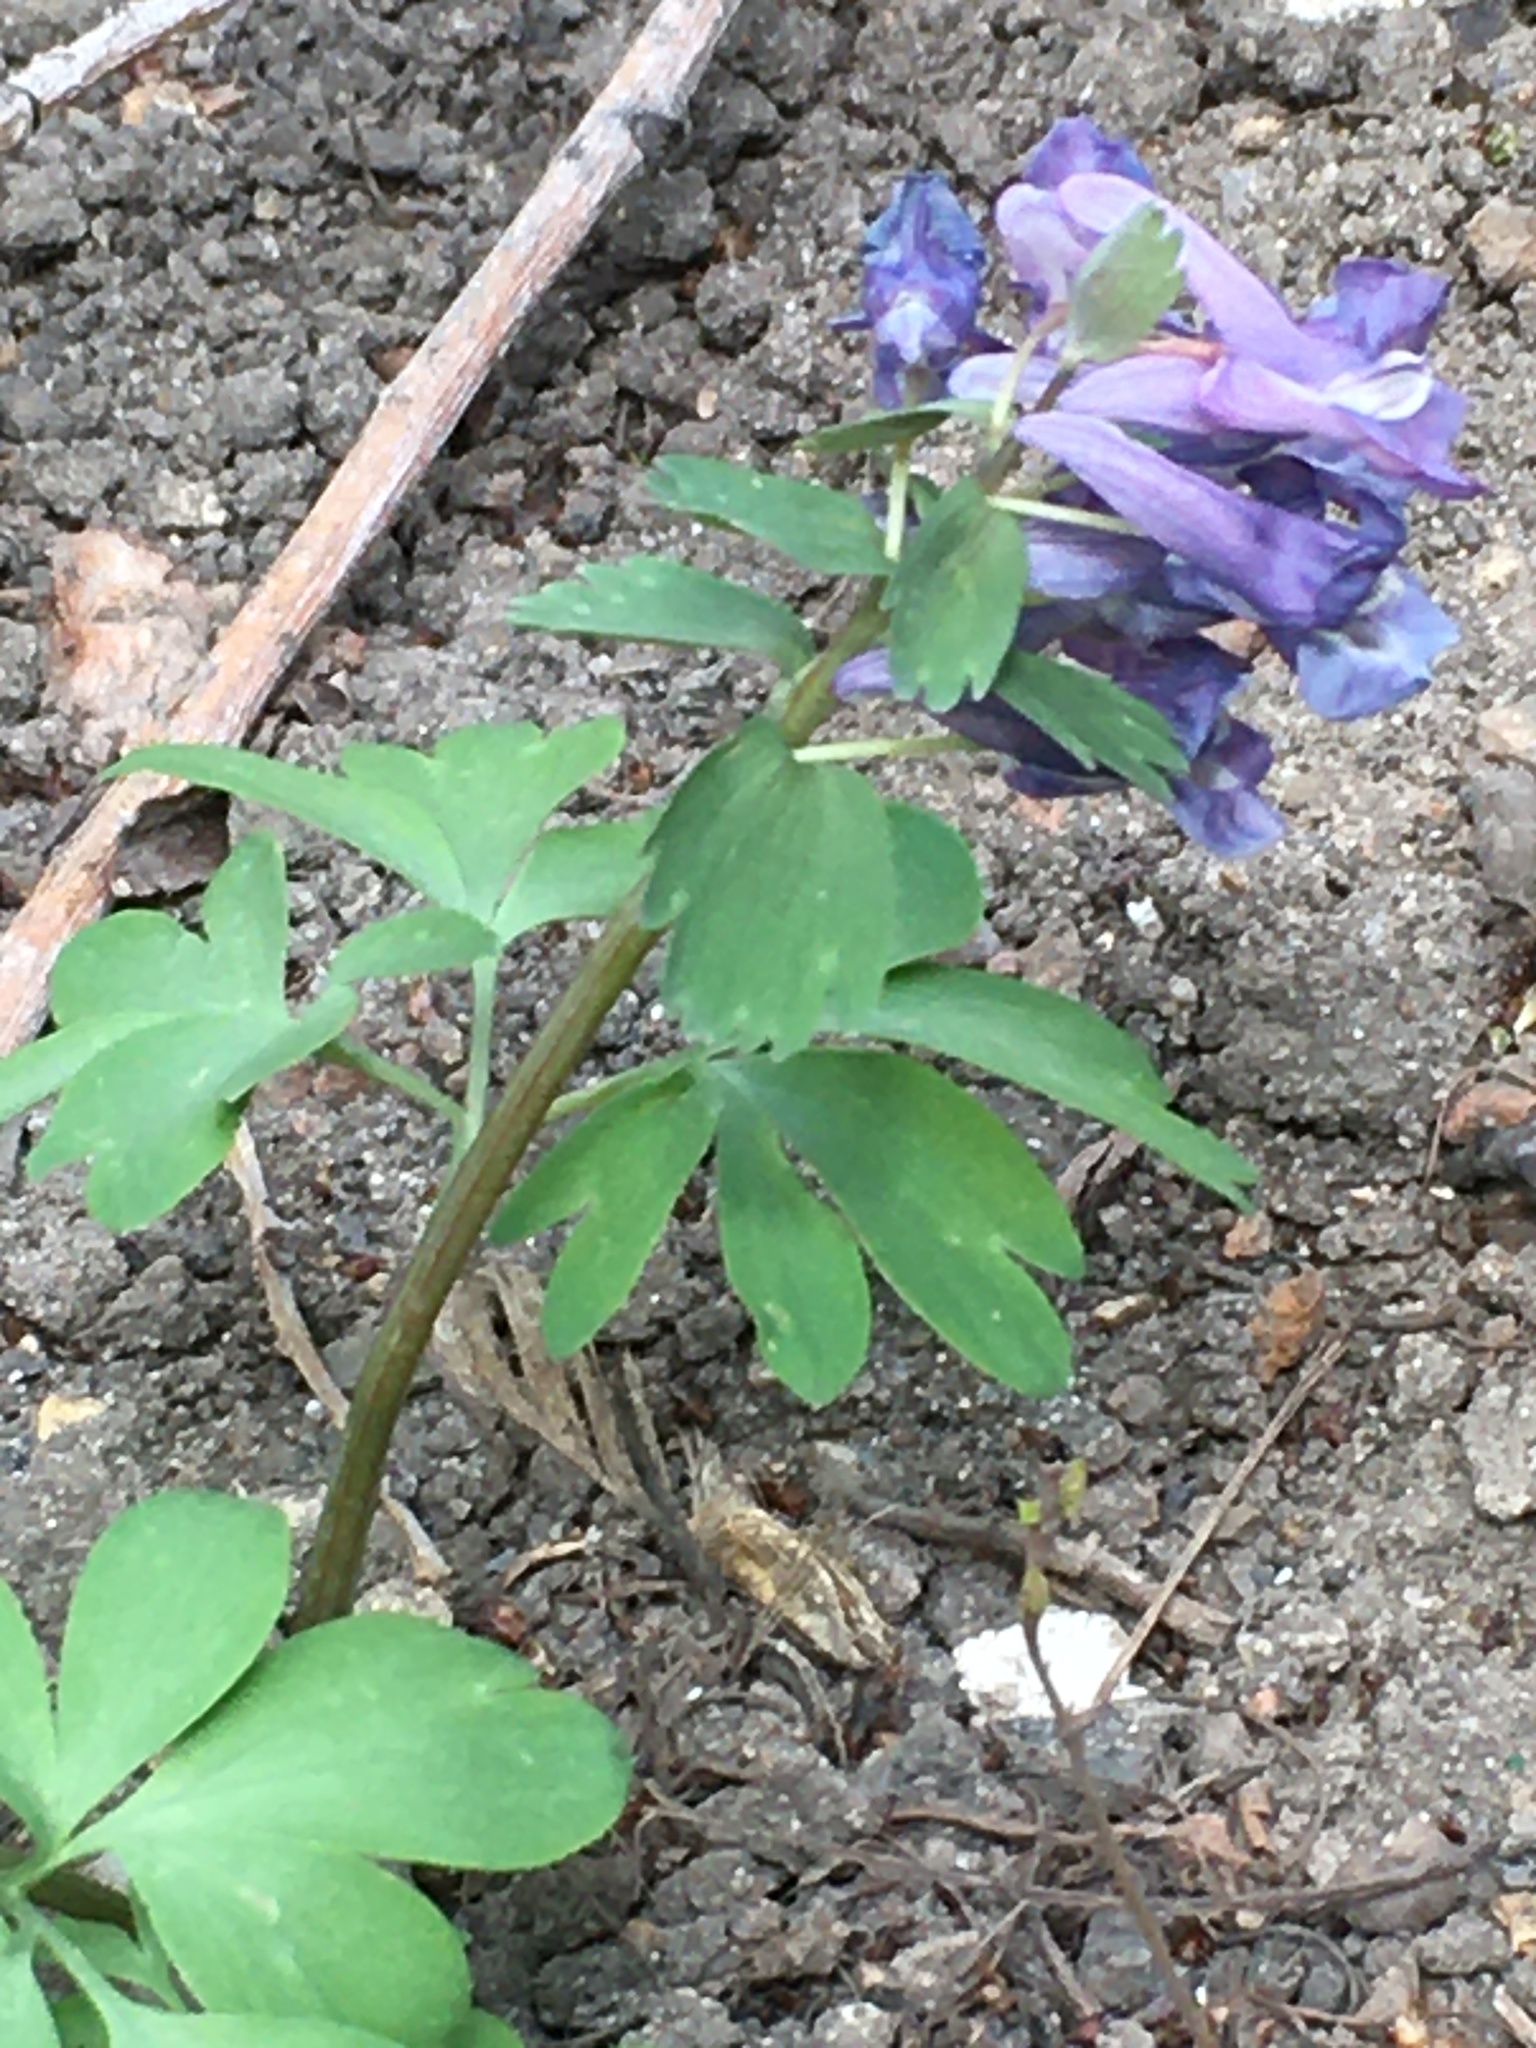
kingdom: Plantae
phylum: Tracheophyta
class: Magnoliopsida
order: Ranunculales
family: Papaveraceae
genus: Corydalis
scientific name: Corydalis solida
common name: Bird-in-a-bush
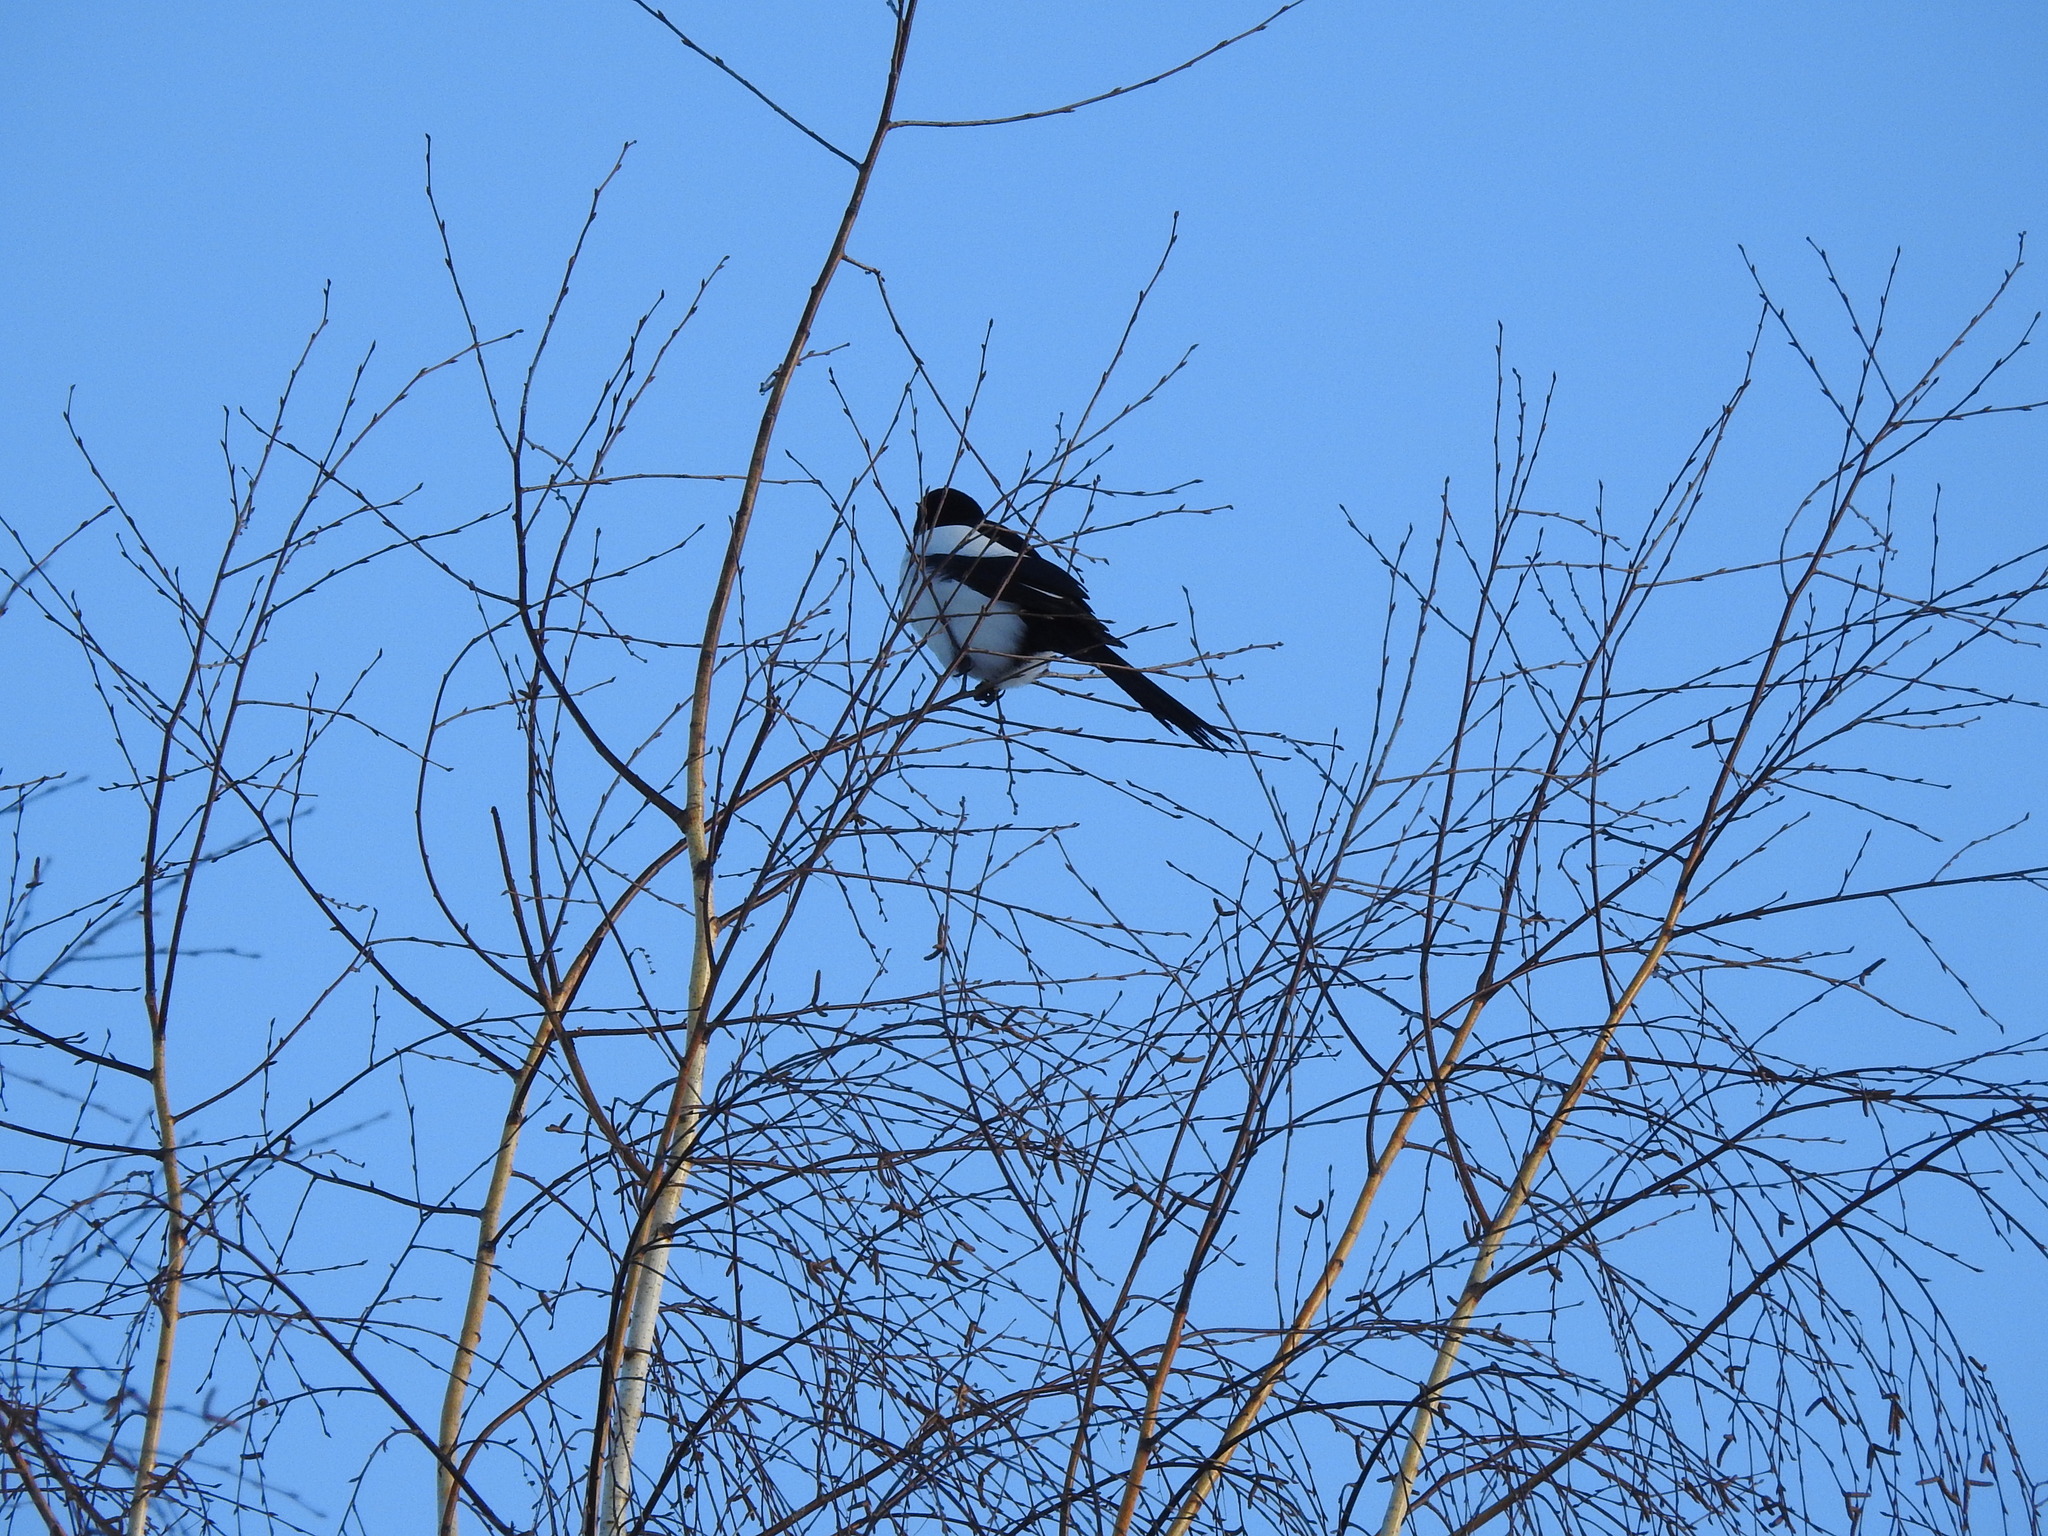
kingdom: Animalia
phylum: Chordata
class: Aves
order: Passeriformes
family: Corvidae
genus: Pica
#####
● **指示と要件**
上のデータをすべて更新し、「family」を「familia」に置き換えて、それ以外は変えずに書き直せ。画像は回答に含めないこと。

● **回答**
kingdom: Plantae
phylum: Tracheophyta
class: Magnoliopsida
order: Ranunculales
familia: Papaveraceae
genus: Corydalis
scientific name: Corydalis solida
common name: Bird-in-a-bush
kingdom: Animalia
phylum: Chordata
class: Aves
order: Passeriformes
familia: Corvidae
genus: Pica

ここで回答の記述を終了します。